# Given passage:
= = = = =

# Affordable multichannel DSP-based equalizer?



## selden

Are there any affordable multi-channel DSP-based equalization units?

Since Audyssey equalization is available in receivers costing less than $1000, I had hoped that it would be available in a standalone format for less than that. Unfortunately, the least expensive version that I've found on the Audyssey Web site seems to be about $2500 plus whatever is charged for labor by a certified installer. 

I've found comparable proprietary units by other companies, but they all seem to cost even more ($5000-$7000).

I'm currently using an AudioControl Bijou THX graphic equalizer, which is entirely manual.


----------



## tonyvdb

Audyssey in receivers is a scaled down version to what you would get in the real dedicated unit like the Audyssey EQ or the Neptune EQ however the reason they can sell for so little pared with a receiver is mass market sales compared to a stand alone unit selling maybe 300 units a year, the more you sell the cheaper they get.


----------



## Wayne A. Pflughaupt

> I've found comparable proprietary units by other companies, but they all seem to cost even more ($5000-$7000).


Neptune's EQ I believe is quite a bit less than that.

If you want cheaper than that, your best bet will be to find a used AudioControl Diva. It originally sold for $9000 when it first came out, but you should be able to find them in the $1-2000 range now.

Regards,
Wayne


----------



## selden

Wayne,

Thanks for the suggestion of a used Diva. I'll investigate that.
I suspect a $500 dsp based EQ would be welcomed by many.


----------



## Chester

Get a Crown Audio USM-810 (I got mine for ~300 on ebay), I have 3, it is an 8x10 matrix mixer takes up 2U of rackspace. Enough dsp resources for 128 parametric eq's (16 per channel)...


----------



## selden

Matt,

If I'm reading the specs right, the Crown unit does have to be 'manually' configured to set all of the filters. What software do you use with it?

[edit]
I overlooked one of the feature items: free "IQ for Windows" for setup and monitoring.
[/edit]


----------



## Chester

I use a program that is available on the crown site, called IQ for Windows. You do need to use a serial cable to connect in and program things however once it is configured it runs as a standalone system. You can make 32 presets that can be selected from the front panel (however I always "lock" the front panel so my family does not mess things up )

Addition: I also use REW (I figure that would be assumed but you never know...) to generate the responses and figure out what filters to apply... It is important to remember (also) that the parametric eq filters generated by REW use a different method for determining the Q, so you will need to use a conversion I figured out here: http://www.hometheatershack.com/forums/rew-forum/22185-parametric-peaking-eq-variations.html#post199725... use Excel or something like that to figure out all the filters at once  

Here are the measured and predicted graphs of the 8 channels I EQ with one my USM-810's, there are also 7 other parametric eq's per channel that represent the equal loudness curve at 80 phons (basically a really accurate "Loudness" button), each channel has anywhere from 5 to 8 parametric eq's that are fixing that channel too. There are also two subwoofers being crossed over by the USM-810...


----------



## Wayne A. Pflughaupt

Chester said:


> Get a Crown Audio USM-810 (I got mine for ~300 on ebay), I have 3, it is an 8x10 matrix mixer takes up 2U of rackspace. Enough dsp resources for 128 parametric eq's (16 per channel)...


Wow, that's a pretty impressive looking unit...

= = = = =

# Information provided:
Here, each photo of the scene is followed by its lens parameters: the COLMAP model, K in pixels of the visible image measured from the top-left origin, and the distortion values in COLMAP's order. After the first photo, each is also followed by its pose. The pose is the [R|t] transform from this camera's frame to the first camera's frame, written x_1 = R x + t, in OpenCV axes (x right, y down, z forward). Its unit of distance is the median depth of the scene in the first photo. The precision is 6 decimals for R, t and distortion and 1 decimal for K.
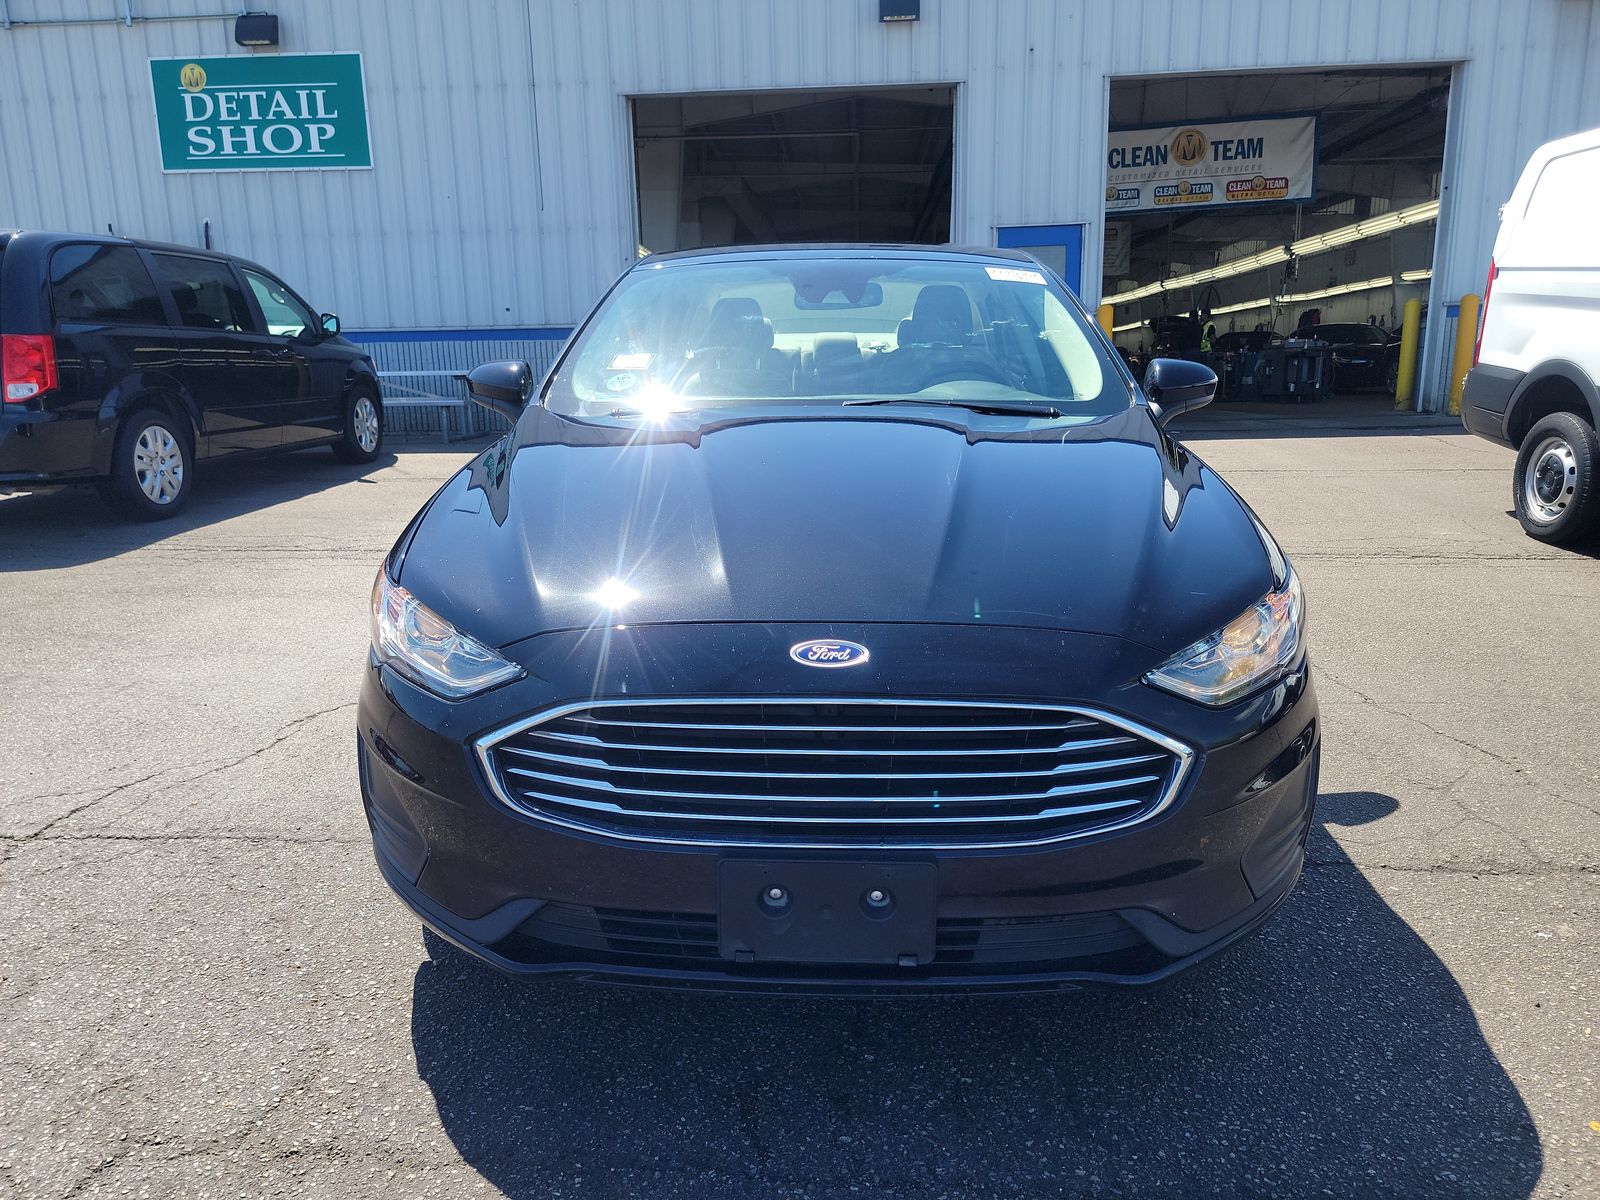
lens RADIAL K [[1085.3, 0, 804.8], [0, 1085.3, 605.8], [0, 0, 1]] dist [0.045319, -0.039164]
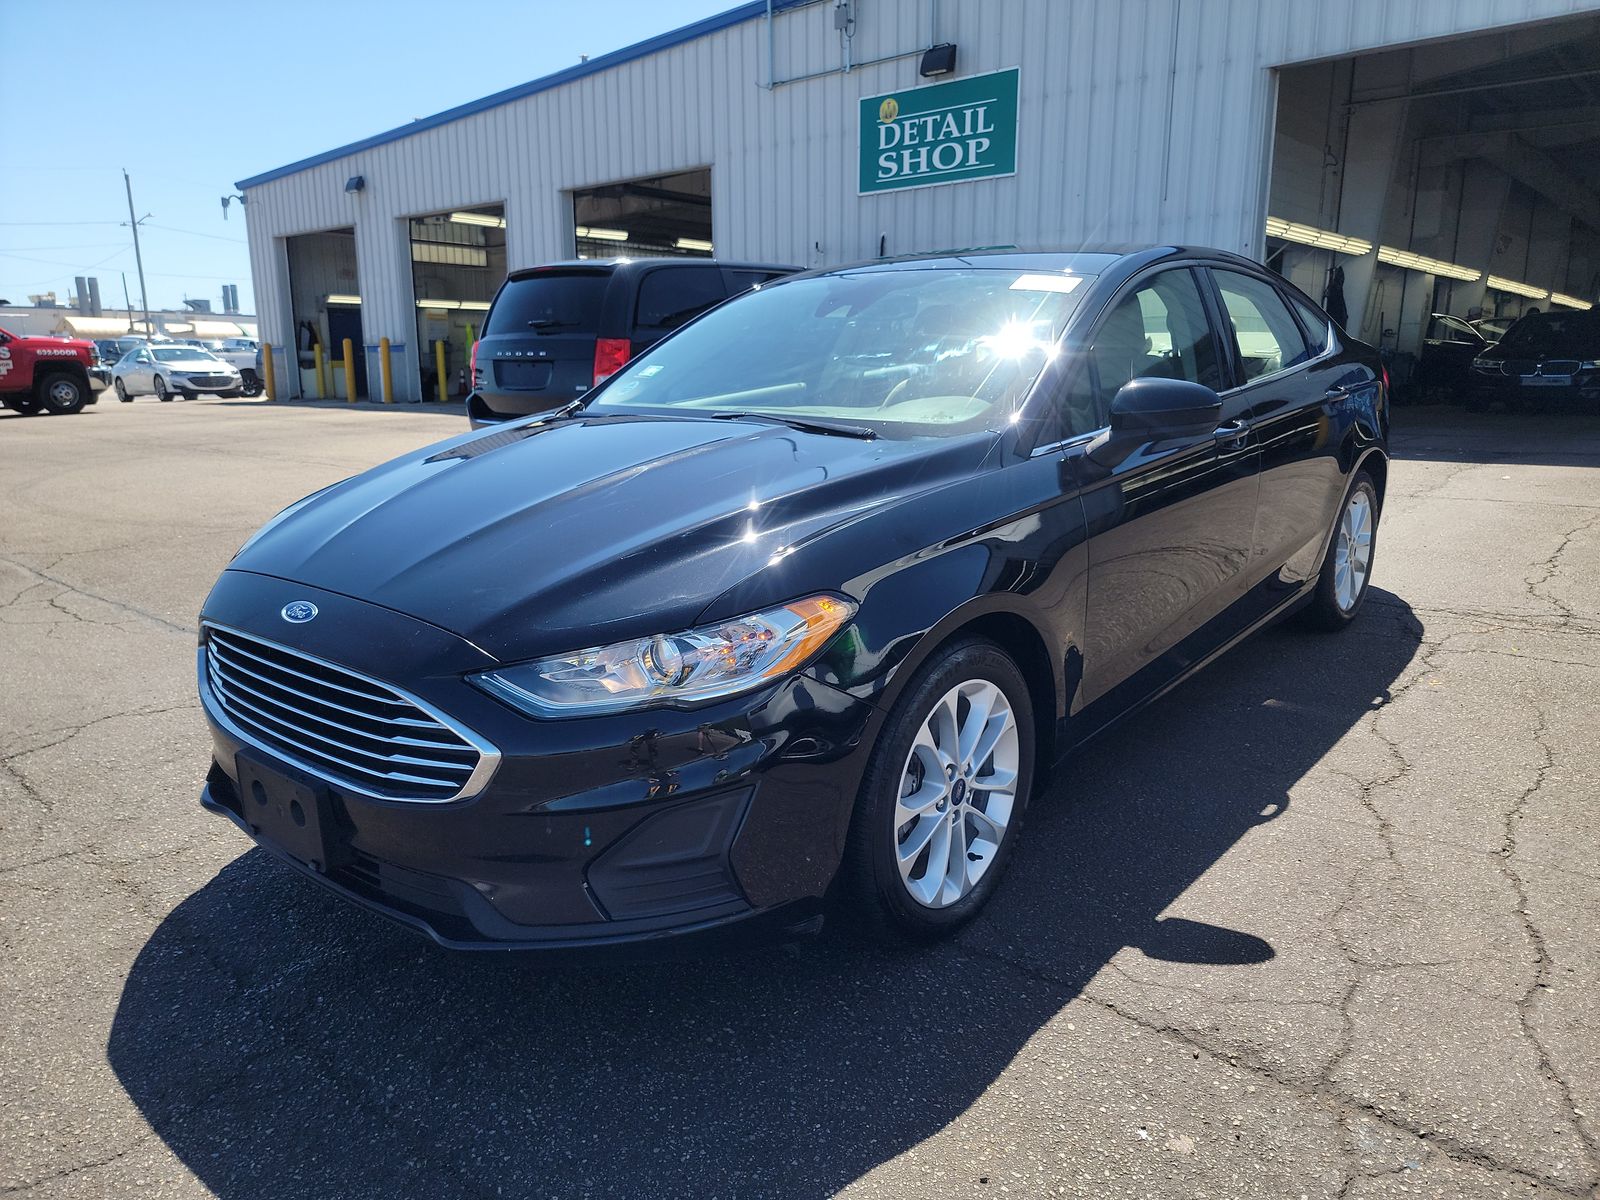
lens RADIAL K [[1085.3, 0, 801.4], [0, 1085.3, 603.2], [0, 0, 1]] dist [0.045319, -0.039164]
pose [[0.795903, 0.140248, -0.588956, 0.126365], [-0.136171, 0.989342, 0.051573, -0.011384], [0.589912, 0.039152, 0.806518, 0.031531]]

= = = = =

# To do:
1. In the DSP equalizer thread, how many presets can be selected from the front panel of the Crown USM-810?
2. Pick up the forum thread on affordable multichannel DSP equalizers after its final sentence and write what comes next.

# Responses to the tasks:
1. 32

2.
Regards,
Wayne


----------



## Chester

Thanks  I don't mess around ;p I am a firm believer in EQing things... All the music I listen to on my Sansa (sorta like an ipod) has been processed/pre-eq'd by foobar2000 

Here is the front end to the In Home stereo I posted the graphs for, the thing on the top is a Numark HDCD1 (top thing is control unit, the top thing on the right side is the actual storage/cd player part)... NEVER buy one of those, they are usb 1.0 and take forever to transfer music to and the interface is quite slow... 4U rackspace unit is a Shure Auxpander, 8x8 matrix mixer, so I can route any source to any speaker in any amount  (the grey knobs are the ones that you do the routing with, the black ones are panning). Below that is the USM-810, and below that is a CTS-8200 amp









Everything is balanced audio (signal) after the Auxpander, the thing under the HDCD1 (player) is a Radio receiver... there is also an 1/8" jack (what the computer is plugged into) for an ipod or whatever else

I will post my own thread about the In-Home stereo shortly and stop hijacking your thread


----------



## Chester

Here are some screenshots from the IQ for Windows program so you can get an idea how it works...


----------



## kiwisail

HI, I'm new here and new to DSP devices, I have picked up a Crown IQ-USM 810 and am researching it's uses, I'm looking at the pic's of your rig and asuming you are only using the IQ-USM 810 for EQ etc.., I apreciate the use of the Shure Auxpander for distribution as I have found geeky stuff drive the family nuts when they want to "play with the system" and there is no "button to push" to get what they want out of the system.. a button with results is good for them..

I am assessing the IQ-USM 810 to "de-button" and route to other places in the house, kitchen, decks etc.., my plan is to hide as much hardware as possible and gate everything.. The idea being if they wanted TV sound all they have to do is pull up the volume with the decoder remote, if they want to play a CD all they have to do is put on a CD and push play, the system will gate everything else and let the wanted device play on..

I'd like to learn situ's that people have with the IQ-USM 810 as it's a very smart and interesting device..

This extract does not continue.